▶ _Request_: Repeat every record below, word for word.

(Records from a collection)
_ _ _ _ _

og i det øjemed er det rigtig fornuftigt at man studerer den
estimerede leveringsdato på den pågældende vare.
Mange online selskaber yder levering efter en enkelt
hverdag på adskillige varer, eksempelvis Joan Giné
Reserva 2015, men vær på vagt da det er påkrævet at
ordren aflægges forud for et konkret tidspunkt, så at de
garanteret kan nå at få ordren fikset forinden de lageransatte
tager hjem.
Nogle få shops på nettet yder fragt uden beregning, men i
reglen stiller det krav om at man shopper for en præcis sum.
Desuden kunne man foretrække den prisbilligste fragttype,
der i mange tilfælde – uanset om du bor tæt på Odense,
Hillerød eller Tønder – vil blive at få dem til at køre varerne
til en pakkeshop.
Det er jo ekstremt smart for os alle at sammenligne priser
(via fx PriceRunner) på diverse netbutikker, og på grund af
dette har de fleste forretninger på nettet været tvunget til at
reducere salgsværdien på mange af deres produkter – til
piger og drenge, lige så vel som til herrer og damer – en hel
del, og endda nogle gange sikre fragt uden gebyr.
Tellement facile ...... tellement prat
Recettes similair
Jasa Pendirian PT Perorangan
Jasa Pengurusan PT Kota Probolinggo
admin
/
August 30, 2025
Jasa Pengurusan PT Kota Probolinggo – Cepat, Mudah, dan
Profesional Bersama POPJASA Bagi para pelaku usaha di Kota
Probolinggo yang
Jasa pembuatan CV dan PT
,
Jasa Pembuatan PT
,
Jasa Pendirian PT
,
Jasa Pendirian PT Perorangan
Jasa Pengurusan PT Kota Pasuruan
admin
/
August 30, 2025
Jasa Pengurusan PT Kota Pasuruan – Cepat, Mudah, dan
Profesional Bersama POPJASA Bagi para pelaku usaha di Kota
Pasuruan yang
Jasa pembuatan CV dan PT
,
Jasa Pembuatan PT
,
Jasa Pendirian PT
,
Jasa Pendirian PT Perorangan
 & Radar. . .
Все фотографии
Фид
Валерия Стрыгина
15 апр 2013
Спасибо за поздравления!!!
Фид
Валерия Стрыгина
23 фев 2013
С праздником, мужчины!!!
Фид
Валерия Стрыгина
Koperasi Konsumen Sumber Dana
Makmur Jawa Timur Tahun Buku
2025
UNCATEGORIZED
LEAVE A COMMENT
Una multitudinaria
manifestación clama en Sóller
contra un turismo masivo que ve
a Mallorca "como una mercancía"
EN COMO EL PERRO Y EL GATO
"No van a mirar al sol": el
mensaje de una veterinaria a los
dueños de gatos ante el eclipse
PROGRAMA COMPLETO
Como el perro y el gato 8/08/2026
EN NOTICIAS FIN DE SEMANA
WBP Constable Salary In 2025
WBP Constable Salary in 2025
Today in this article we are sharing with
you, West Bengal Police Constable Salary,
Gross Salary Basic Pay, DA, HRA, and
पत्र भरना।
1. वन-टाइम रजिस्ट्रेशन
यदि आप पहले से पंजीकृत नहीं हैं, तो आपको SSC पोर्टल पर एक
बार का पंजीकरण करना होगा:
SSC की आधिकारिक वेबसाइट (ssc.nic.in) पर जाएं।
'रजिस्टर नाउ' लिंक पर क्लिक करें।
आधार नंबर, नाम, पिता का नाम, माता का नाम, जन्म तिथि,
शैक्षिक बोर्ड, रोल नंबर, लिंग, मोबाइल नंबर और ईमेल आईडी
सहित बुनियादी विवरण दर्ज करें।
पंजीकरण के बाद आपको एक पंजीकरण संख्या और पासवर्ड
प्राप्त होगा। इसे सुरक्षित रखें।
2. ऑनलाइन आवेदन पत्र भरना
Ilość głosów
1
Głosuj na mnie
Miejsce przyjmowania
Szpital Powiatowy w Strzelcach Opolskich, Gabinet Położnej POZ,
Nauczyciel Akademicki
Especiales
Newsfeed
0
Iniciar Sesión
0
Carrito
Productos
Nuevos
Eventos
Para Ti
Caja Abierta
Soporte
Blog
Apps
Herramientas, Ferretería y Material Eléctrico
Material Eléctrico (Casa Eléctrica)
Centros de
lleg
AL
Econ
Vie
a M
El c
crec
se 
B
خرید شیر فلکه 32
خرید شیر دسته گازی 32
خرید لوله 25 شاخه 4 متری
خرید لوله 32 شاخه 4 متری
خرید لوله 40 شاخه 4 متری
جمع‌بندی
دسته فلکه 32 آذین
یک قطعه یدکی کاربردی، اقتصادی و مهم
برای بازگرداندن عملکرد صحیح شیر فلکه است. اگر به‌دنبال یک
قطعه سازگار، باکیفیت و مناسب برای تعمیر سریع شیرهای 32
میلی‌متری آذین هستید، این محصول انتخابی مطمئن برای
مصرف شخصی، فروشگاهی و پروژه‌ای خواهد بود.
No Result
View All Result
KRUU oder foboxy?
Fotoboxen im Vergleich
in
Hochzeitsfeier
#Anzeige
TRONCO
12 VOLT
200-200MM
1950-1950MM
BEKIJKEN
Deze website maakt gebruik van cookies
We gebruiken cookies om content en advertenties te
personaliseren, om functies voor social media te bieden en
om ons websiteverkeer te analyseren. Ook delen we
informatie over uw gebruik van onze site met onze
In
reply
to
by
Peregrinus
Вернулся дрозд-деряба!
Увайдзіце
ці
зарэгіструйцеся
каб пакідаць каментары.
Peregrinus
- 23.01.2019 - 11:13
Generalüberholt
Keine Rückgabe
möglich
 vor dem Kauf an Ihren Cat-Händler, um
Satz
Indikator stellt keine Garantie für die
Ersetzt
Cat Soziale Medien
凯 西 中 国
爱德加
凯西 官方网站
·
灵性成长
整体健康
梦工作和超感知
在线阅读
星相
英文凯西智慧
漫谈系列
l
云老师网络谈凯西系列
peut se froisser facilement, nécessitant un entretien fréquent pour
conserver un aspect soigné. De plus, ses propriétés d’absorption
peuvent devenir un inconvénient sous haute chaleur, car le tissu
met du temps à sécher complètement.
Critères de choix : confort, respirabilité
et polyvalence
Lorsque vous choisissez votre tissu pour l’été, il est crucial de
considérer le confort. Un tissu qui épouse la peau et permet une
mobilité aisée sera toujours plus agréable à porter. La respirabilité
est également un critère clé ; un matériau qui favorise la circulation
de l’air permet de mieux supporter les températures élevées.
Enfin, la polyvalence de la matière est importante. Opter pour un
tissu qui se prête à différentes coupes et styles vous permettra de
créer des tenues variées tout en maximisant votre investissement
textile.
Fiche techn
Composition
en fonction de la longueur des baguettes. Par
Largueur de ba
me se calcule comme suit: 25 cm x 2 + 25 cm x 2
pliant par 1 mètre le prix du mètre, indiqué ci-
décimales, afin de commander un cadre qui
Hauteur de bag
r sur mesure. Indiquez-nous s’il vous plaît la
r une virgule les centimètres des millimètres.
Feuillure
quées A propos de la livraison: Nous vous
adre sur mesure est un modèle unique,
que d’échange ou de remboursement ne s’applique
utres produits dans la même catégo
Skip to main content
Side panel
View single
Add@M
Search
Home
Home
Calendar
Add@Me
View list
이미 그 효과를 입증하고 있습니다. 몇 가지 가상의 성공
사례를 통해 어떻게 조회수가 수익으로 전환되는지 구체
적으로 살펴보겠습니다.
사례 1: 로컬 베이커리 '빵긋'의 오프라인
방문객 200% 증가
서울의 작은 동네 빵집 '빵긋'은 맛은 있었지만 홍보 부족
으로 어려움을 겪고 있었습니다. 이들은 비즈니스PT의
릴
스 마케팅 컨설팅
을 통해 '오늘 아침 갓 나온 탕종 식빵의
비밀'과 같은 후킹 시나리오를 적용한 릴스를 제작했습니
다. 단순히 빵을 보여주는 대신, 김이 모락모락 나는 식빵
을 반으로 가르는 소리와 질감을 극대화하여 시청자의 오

_ _ _ _ _

▶ _Solution to the problem_:
og i det øjemed er det rigtig fornuftigt at man studerer den
estimerede leveringsdato på den pågældende vare.
Mange online selskaber yder levering efter en enkelt
hverdag på adskillige varer, eksempelvis Joan Giné
Reserva 2015, men vær på vagt da det er påkrævet at
ordren aflægges forud for et konkret tidspunkt, så at de
garanteret kan nå at få ordren fikset forinden de lageransatte
tager hjem.
Nogle få shops på nettet yder fragt uden beregning, men i
reglen stiller det krav om at man shopper for en præcis sum.
Desuden kunne man foretrække den prisbilligste fragttype,
der i mange tilfælde – uanset om du bor tæt på Odense,
Hillerød eller Tønder – vil blive at få dem til at køre varerne
til en pakkeshop.
Det er jo ekstremt smart for os alle at sammenligne priser
(via fx PriceRunner) på diverse netbutikker, og på grund af
dette har de fleste forretninger på nettet været tvunget til at
reducere salgsværdien på mange af deres produkter – til
piger og drenge, lige så vel som til herrer og damer – en hel
del, og endda nogle gange sikre fragt uden gebyr.
Tellement facile ...... tellement prat
Recettes similair
Jasa Pendirian PT Perorangan
Jasa Pengurusan PT Kota Probolinggo
admin
/
August 30, 2025
Jasa Pengurusan PT Kota Probolinggo – Cepat, Mudah, dan
Profesional Bersama POPJASA Bagi para pelaku usaha di Kota
Probolinggo yang
Jasa pembuatan CV dan PT
,
Jasa Pembuatan PT
,
Jasa Pendirian PT
,
Jasa Pendirian PT Perorangan
Jasa Pengurusan PT Kota Pasuruan
admin
/
August 30, 2025
Jasa Pengurusan PT Kota Pasuruan – Cepat, Mudah, dan
Profesional Bersama POPJASA Bagi para pelaku usaha di Kota
Pasuruan yang
Jasa pembuatan CV dan PT
,
Jasa Pembuatan PT
,
Jasa Pendirian PT
,
Jasa Pendirian PT Perorangan
 & Radar. . .
Все фотографии
Фид
Валерия Стрыгина
15 апр 2013
Спасибо за поздравления!!!
Фид
Валерия Стрыгина
23 фев 2013
С праздником, мужчины!!!
Фид
Валерия Стрыгина
Koperasi Konsumen Sumber Dana
Makmur Jawa Timur Tahun Buku
2025
UNCATEGORIZED
LEAVE A COMMENT
Una multitudinaria
manifestación clama en Sóller
contra un turismo masivo que ve
a Mallorca "como una mercancía"
EN COMO EL PERRO Y EL GATO
"No van a mirar al sol": el
mensaje de una veterinaria a los
dueños de gatos ante el eclipse
PROGRAMA COMPLETO
Como el perro y el gato 8/08/2026
EN NOTICIAS FIN DE SEMANA
WBP Constable Salary In 2025
WBP Constable Salary in 2025
Today in this article we are sharing with
you, West Bengal Police Constable Salary,
Gross Salary Basic Pay, DA, HRA, and
पत्र भरना।
1. वन-टाइम रजिस्ट्रेशन
यदि आप पहले से पंजीकृत नहीं हैं, तो आपको SSC पोर्टल पर एक
बार का पंजीकरण करना होगा:
SSC की आधिकारिक वेबसाइट (ssc.nic.in) पर जाएं।
'रजिस्टर नाउ' लिंक पर क्लिक करें।
आधार नंबर, नाम, पिता का नाम, माता का नाम, जन्म तिथि,
शैक्षिक बोर्ड, रोल नंबर, लिंग, मोबाइल नंबर और ईमेल आईडी
सहित बुनियादी विवरण दर्ज करें।
पंजीकरण के बाद आपको एक पंजीकरण संख्या और पासवर्ड
प्राप्त होगा। इसे सुरक्षित रखें।
2. ऑनलाइन आवेदन पत्र भरना
Ilość głosów
1
Głosuj na mnie
Miejsce przyjmowania
Szpital Powiatowy w Strzelcach Opolskich, Gabinet Położnej POZ,
Nauczyciel Akademicki
Especiales
Newsfeed
0
Iniciar Sesión
0
Carrito
Productos
Nuevos
Eventos
Para Ti
Caja Abierta
Soporte
Blog
Apps
Herramientas, Ferretería y Material Eléctrico
Material Eléctrico (Casa Eléctrica)
Centros de
lleg
AL
Econ
Vie
a M
El c
crec
se 
B
خرید شیر فلکه 32
خرید شیر دسته گازی 32
خرید لوله 25 شاخه 4 متری
خرید لوله 32 شاخه 4 متری
خرید لوله 40 شاخه 4 متری
جمع‌بندی
دسته فلکه 32 آذین
یک قطعه یدکی کاربردی، اقتصادی و مهم
برای بازگرداندن عملکرد صحیح شیر فلکه است. اگر به‌دنبال یک
قطعه سازگار، باکیفیت و مناسب برای تعمیر سریع شیرهای 32
میلی‌متری آذین هستید، این محصول انتخابی مطمئن برای
مصرف شخصی، فروشگاهی و پروژه‌ای خواهد بود.
No Result
View All Result
KRUU oder foboxy?
Fotoboxen im Vergleich
in
Hochzeitsfeier
#Anzeige
TRONCO
12 VOLT
200-200MM
1950-1950MM
BEKIJKEN
Deze website maakt gebruik van cookies
We gebruiken cookies om content en advertenties te
personaliseren, om functies voor social media te bieden en
om ons websiteverkeer te analyseren. Ook delen we
informatie over uw gebruik van onze site met onze
In
reply
to
by
Peregrinus
Вернулся дрозд-деряба!
Увайдзіце
ці
зарэгіструйцеся
каб пакідаць каментары.
Peregrinus
- 23.01.2019 - 11:13
Generalüberholt
Keine Rückgabe
möglich
 vor dem Kauf an Ihren Cat-Händler, um
Satz
Indikator stellt keine Garantie für die
Ersetzt
Cat Soziale Medien
凯 西 中 国
爱德加
凯西 官方网站
·
灵性成长
整体健康
梦工作和超感知
在线阅读
星相
英文凯西智慧
漫谈系列
l
云老师网络谈凯西系列
peut se froisser facilement, nécessitant un entretien fréquent pour
conserver un aspect soigné. De plus, ses propriétés d’absorption
peuvent devenir un inconvénient sous haute chaleur, car le tissu
met du temps à sécher complètement.
Critères de choix : confort, respirabilité
et polyvalence
Lorsque vous choisissez votre tissu pour l’été, il est crucial de
considérer le confort. Un tissu qui épouse la peau et permet une
mobilité aisée sera toujours plus agréable à porter. La respirabilité
est également un critère clé ; un matériau qui favorise la circulation
de l’air permet de mieux supporter les températures élevées.
Enfin, la polyvalence de la matière est importante. Opter pour un
tissu qui se prête à différentes coupes et styles vous permettra de
créer des tenues variées tout en maximisant votre investissement
textile.
Fiche techn
Composition
en fonction de la longueur des baguettes. Par
Largueur de ba
me se calcule comme suit: 25 cm x 2 + 25 cm x 2
pliant par 1 mètre le prix du mètre, indiqué ci-
décimales, afin de commander un cadre qui
Hauteur de bag
r sur mesure. Indiquez-nous s’il vous plaît la
r une virgule les centimètres des millimètres.
Feuillure
quées A propos de la livraison: Nous vous
adre sur mesure est un modèle unique,
que d’échange ou de remboursement ne s’applique
utres produits dans la même catégo
Skip to main content
Side panel
View single
Add@M
Search
Home
Home
Calendar
Add@Me
View list
이미 그 효과를 입증하고 있습니다. 몇 가지 가상의 성공
사례를 통해 어떻게 조회수가 수익으로 전환되는지 구체
적으로 살펴보겠습니다.
사례 1: 로컬 베이커리 '빵긋'의 오프라인
방문객 200% 증가
서울의 작은 동네 빵집 '빵긋'은 맛은 있었지만 홍보 부족
으로 어려움을 겪고 있었습니다. 이들은 비즈니스PT의
릴
스 마케팅 컨설팅
을 통해 '오늘 아침 갓 나온 탕종 식빵의
비밀'과 같은 후킹 시나리오를 적용한 릴스를 제작했습니
다. 단순히 빵을 보여주는 대신, 김이 모락모락 나는 식빵
을 반으로 가르는 소리와 질감을 극대화하여 시청자의 오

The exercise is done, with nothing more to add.